- STATED PROBLEM 1
List every attachment in the bug report below, giving its number and description.
- STATED PROBLEM 2
Sum up the bug report below in two sentences.

── EXTRACT

Hide Forgot
Description of problem: On one machine I have, half the drives are on ahci and the other one on mvsas. During initialization, dracut attempts to assemble the boot drive (/dev/md1) when only the ahci drives are available, resulting in failure. Assembling them manually from the dracut error console works, after which boot proceeds. Version-Release number of selected component (if applicable): dracut-009-12.fc15.noarch kernel-2.6.40.6-0.fc15.x86_64 How reproducible: 100% Steps to Reproduce: 1. Set up a machine as described above 2. Install Fedora 15 (may require slipstreamed boot media as the mvsas driver on the F15 install medium doesn't work) 3. Try to boot Actual results: Expected results: Additional info:
Created attachment 531962 [details] Boot messages (after manual restart of md1)
Created attachment 531963 [details] Screenshot - dropping to dracut shell
Created attachment 531964 [details] Screenshot - /proc/mdstat
Created attachment 531965 [details] Screenshot - manual restart of /dev/md1
Can you try dracut from Fedora 16? I changed the mdadm assemble strategy there. http://koji.fedoraproject.org/koji/buildinfo?buildID=271877 # rpm -Uvh http://kojipkgs.fedoraproject.org/packages/dracut/013/18.fc16/noarch/dracut-013-18.fc16.noarch.rpm # dracut -f # reboot
Sorry for the delay... this is a machine on which I have to schedule reboot, so I will try it as soon as I can get a reboot window.

────
── LISTED RECORDS

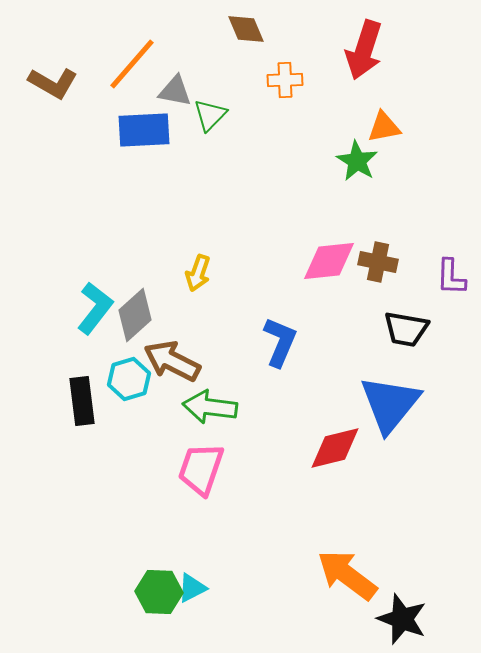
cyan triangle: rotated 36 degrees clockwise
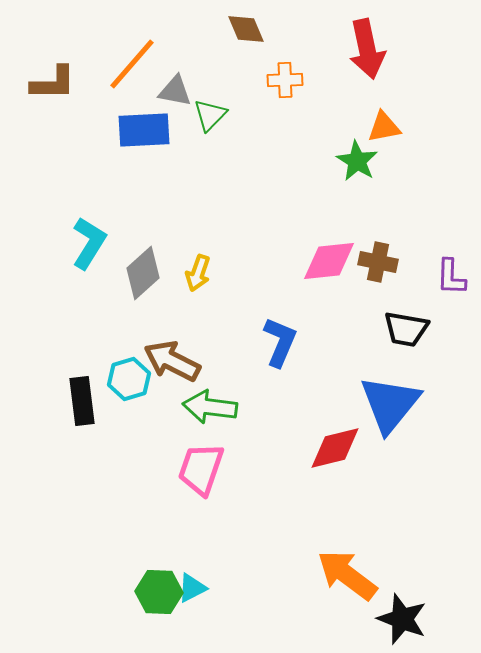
red arrow: moved 3 px right, 1 px up; rotated 30 degrees counterclockwise
brown L-shape: rotated 30 degrees counterclockwise
cyan L-shape: moved 6 px left, 65 px up; rotated 6 degrees counterclockwise
gray diamond: moved 8 px right, 42 px up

────

- WRITTEN ANSWER 1
- 531962: Boot messages (after manual restart of md1)
- 531963: Screenshot - dropping to dracut shell
- 531964: Screenshot - /proc/mdstat
- 531965: Screenshot - manual restart of /dev/md1

- WRITTEN ANSWER 2
On a machine with half its drives on ahci and the rest on mvsas, dracut tries to assemble the boot array /dev/md1 when only the ahci drives are available, so boot fails until the array is assembled by hand from the dracut error console. A reply suggests trying dracut from Fedora 16, which uses a changed mdadm assembly strategy, and the reporter says they will test it once they can schedule a reboot window.